La crisi economica si ripercuote anche in malcontento sociale. Scioperi, proteste, disordini di piazza già sono diffusi in Grecia e in Spagna. Un’opera come il Corridoio Transeurasiatico di sviluppo può cambiare qualcosa al riguardo? Ne parliamo con Lanfranco Senn, docente alla Bocconi, esperto di trasporti ed economie regionali, già presidente della Metropolitana Milanese.
«Un’iniziativa come questa sull’immediato non può avere un’incidenza diretta sulla situazione economica. Ma certamente costituisce una prospettiva nuova che apre un cammino di speranza autentica e quindi può avere un’efficacia sociale e culturale: se oggi chi guarda al futuro lo vede incerto, oscuro e preoccupante, una volta che si metta in atto questo programma potrà nutrire aspettative migliori. Certamente prima che una nuova infrastruttura come la ferrovia trensaeuroasiatica possa attivare un concreto sviluppo economico dei territori attraversati ci vorrà del tempo. Purtroppo ci si è abituati a pensare all’economia sul brevissimo periodo: questo è uno degli effetti distorti dell’eccessiva attenzione sugli aspetti finanziari. L’economia reale, quella che riguarda la produzione e il commercio di beni, ha bisogno di orizzonti più ampi. La costruzione di infrastrutture richiede un orizzonte di medio e lungo periodo. Le ferrovie non sono un fatto in sé: per comprenderne il significato, si pensi a quel che hanno rappresentato per lo sviluppo del lontano West degli Stati Uniti, nel corso dell’Ottocento: lungo i binari si sono stese le linee del telegrafo e del telefono, i cavi elettrici, sono sorte città dove prima non c’era nulla, fattorie dove prima la terra era brulla, miniere, industrie…».
Come si può impostare un progetto di queste dimensioni senza aumentare i debiti pubblici?
«Bisogna tassare l’economia non ex post, come avviene ora allo scopo di ripianare i debiti, ma ex ante: per aprire nuove prospettive. E per un’opera di queste dimensioni è necessario coinvolgere subito il settore privato. Certo il privato tende a investire dove ha possibilità di ritorni maggiori e rapidi. Ma sulla base di un progetto ben elaborato e condiviso può maturare sin dall’inizio una partnership tra pubblico e privati».

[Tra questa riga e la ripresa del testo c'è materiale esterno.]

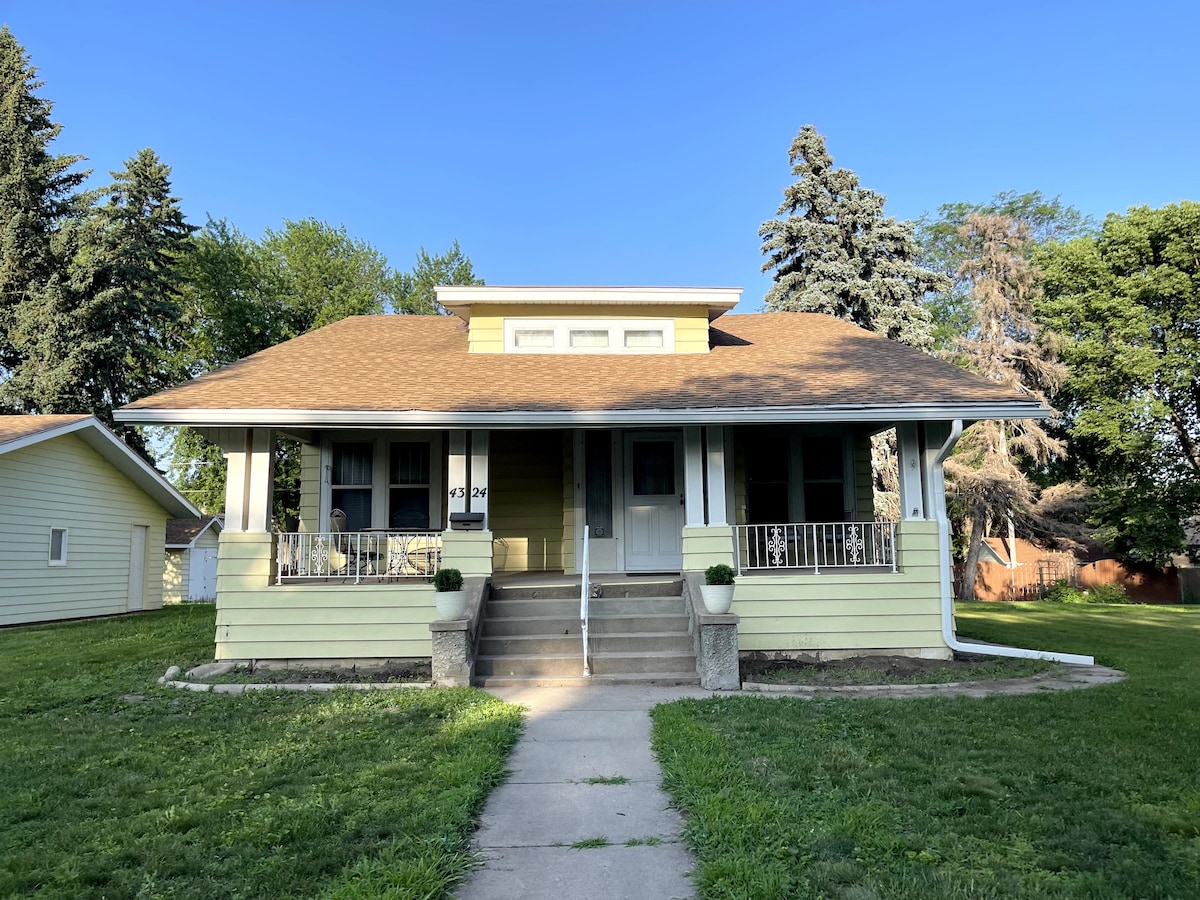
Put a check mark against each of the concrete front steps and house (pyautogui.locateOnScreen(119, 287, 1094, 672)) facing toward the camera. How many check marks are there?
2

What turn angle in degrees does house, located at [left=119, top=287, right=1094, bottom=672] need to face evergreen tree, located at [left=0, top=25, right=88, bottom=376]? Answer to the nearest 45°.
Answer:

Le dimensioni sono tali da richiedere che gli stati abbiano una parte fondamentale…
«Il ruolo statale dev’essere quello di dare un chiaro indirizzo “strategico”, così che ai privati sia garantito che i loro investimenti saranno fruttiferi. Quando si parla di un corridoio di sviluppo che va da Lisbona a Vladivostok forse qualcuno può pensare a un tragitto lungo diecimila chilometri che pochissimi percorrerebbero. Ma questo “corridoio” è in realtà un assieme di tanti tratti lungo i quali vi sono centinaia di centri urbani tra i quali si faciliteranno gli scambi, e spazi liberi di impressionante vastità sui quali potranno sorgere nuovi insediamenti e nuove opportunità di sviluppo agricolo, industriale, turistico. Chi programma un’operazione come quella del corridoio di sviluppo dovrà aver cura di rendere palese come tutti potranno trarne beneficio: perché genererà nuova ricchezza».
Il mondo della finanza, proclive all’investimento sul brevissimo periodo, potrà accettare tutto ciò? «Non è un settore del quale ho grande esperienza. Ma oggi c’è una distorsione del concetto di finanza: questa implica – lo dice la parola stessa – di compiere investimenti “finalizzati” a realizzare qualcosa. E questo qualcosa dev’essere un maggior benessere diffuso, non un trasferimento del potere di acquisto dalle tasche dei molti alle tasche di pochi. Una politica di incentivi ben congegnata può riportare la finanzia sulla buona strada».